Finishing second in the race was Conway, Henry & Miller Racing Stable, Ltd.'s Perpetual Love at more than 12 to 1. That filly was a half-length in front of Francisco Parra Garcia's Shimed at the wire, who went postward at odds of better than 60 to 1.
Gainsborough Farm's Momentous, a daughter of Summer Squall who has won her last two starts in allowance company at Churchill Downs, heads a field of eight 3-year-old fillies in Saturday's secondary feature, $60,000-added Winning Colors Stakes at one mile. The sophomore distaffer test serves as a prep for the Grade III Singapore Plate on August 11, formerly run as the Arlington Oaks.
The Grade III Delaware Oaks, another 3-year-old filly stakes that will be run at Delaware Park Saturday, will be simulcast as a "special event" between Arlington's fifth and sixth races. In addition to the Delaware Oaks special simulcast, Arlington will offer 10 live races.

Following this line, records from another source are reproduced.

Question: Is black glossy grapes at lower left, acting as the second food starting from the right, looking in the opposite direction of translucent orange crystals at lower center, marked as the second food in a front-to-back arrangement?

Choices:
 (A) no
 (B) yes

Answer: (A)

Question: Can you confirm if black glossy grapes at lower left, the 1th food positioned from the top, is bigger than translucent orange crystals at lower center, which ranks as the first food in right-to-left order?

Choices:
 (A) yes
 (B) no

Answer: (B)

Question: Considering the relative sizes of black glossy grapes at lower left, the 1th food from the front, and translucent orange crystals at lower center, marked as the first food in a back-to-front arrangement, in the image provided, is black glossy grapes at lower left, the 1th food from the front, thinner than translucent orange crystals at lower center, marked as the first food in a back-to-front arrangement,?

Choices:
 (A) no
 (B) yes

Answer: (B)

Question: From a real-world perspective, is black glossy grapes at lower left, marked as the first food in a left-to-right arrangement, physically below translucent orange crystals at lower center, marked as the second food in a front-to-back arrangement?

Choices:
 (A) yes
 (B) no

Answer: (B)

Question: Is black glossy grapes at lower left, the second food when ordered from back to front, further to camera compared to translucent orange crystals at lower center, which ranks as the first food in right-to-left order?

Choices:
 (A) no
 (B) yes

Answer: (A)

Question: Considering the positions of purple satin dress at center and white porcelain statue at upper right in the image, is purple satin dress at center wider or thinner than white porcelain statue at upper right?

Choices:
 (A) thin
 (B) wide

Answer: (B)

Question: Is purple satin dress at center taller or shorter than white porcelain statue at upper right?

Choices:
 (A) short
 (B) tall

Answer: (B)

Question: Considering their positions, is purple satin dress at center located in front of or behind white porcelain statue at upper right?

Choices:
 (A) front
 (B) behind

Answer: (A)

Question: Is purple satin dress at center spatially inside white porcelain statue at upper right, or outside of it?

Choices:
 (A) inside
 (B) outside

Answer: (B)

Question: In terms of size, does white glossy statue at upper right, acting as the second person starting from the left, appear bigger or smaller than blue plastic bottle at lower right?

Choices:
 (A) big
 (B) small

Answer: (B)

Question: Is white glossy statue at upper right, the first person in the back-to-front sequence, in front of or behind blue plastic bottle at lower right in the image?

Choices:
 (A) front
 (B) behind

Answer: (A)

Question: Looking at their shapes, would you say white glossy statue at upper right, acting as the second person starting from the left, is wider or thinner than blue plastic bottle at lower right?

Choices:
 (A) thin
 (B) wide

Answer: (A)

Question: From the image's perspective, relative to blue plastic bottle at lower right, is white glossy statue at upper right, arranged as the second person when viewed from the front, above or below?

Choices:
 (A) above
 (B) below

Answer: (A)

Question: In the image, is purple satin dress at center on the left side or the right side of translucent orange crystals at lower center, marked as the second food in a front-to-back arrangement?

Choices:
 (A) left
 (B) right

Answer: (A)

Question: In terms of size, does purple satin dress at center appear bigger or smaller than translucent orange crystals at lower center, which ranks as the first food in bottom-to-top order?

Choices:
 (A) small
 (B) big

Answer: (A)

Jockey Lonnie Meche registered a riding double at Arlington Wednesday, winning the opener aboard Larry F. Telle's Double Zero Seven and the fifth on Edward F. Stoll III's The Rain King. The Louisiana native has now visited the winner's circle five times from 12 mounts at the meeting.
On July 20, 1935, Belair Stud Stable's Omaha, the 1935 Triple Crown winner, made his final start in the United States, capturing the mile and a quarter Arlington Classic in 2:01 2/5 at the local oval.